Directions for this task >>
Rewrite these lines with "city" replaced by "town" everywhere, keeping everything else the same, and omit the pictures from your answer.

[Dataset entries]
================

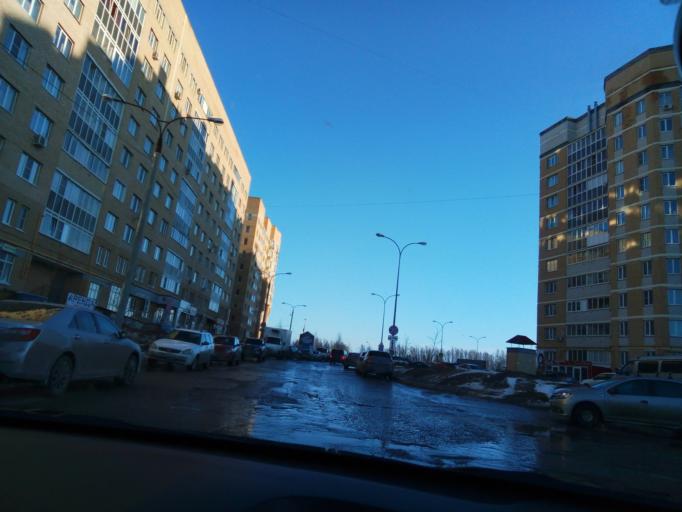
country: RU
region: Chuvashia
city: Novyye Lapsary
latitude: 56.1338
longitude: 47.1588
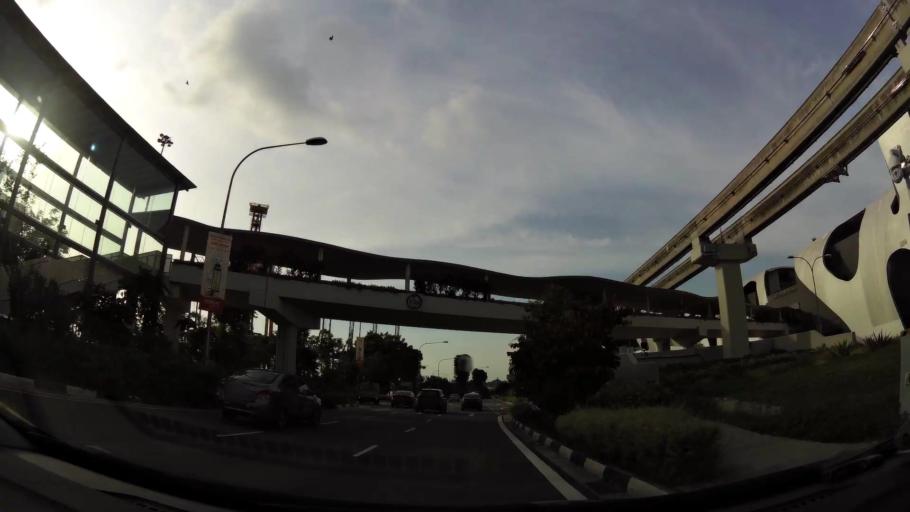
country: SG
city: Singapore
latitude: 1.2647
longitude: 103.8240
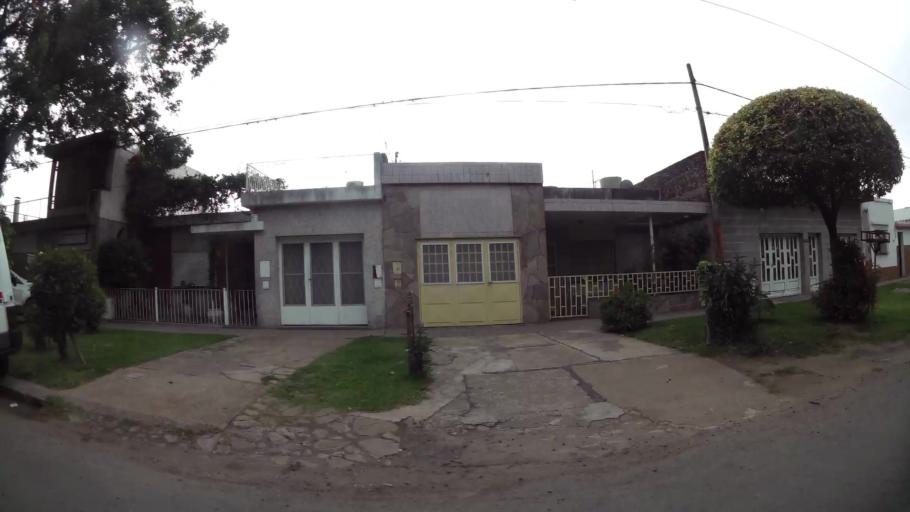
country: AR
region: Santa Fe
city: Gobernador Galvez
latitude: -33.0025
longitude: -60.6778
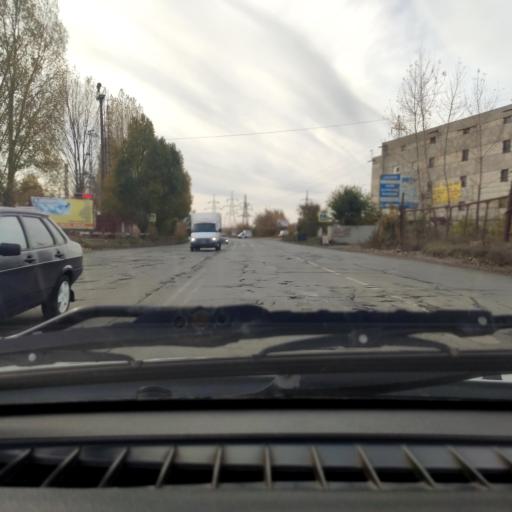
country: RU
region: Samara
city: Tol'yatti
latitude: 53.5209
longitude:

================

Correct answer >>
country: RU
region: Chuvashia
town: Novyye Lapsary
latitude: 56.1338
longitude: 47.1588
country: SG
town: Singapore
latitude: 1.2647
longitude: 103.8240
country: AR
region: Santa Fe
town: Gobernador Galvez
latitude: -33.0025
longitude: -60.6778
country: RU
region: Samara
town: Tol'yatti
latitude: 53.5209
longitude:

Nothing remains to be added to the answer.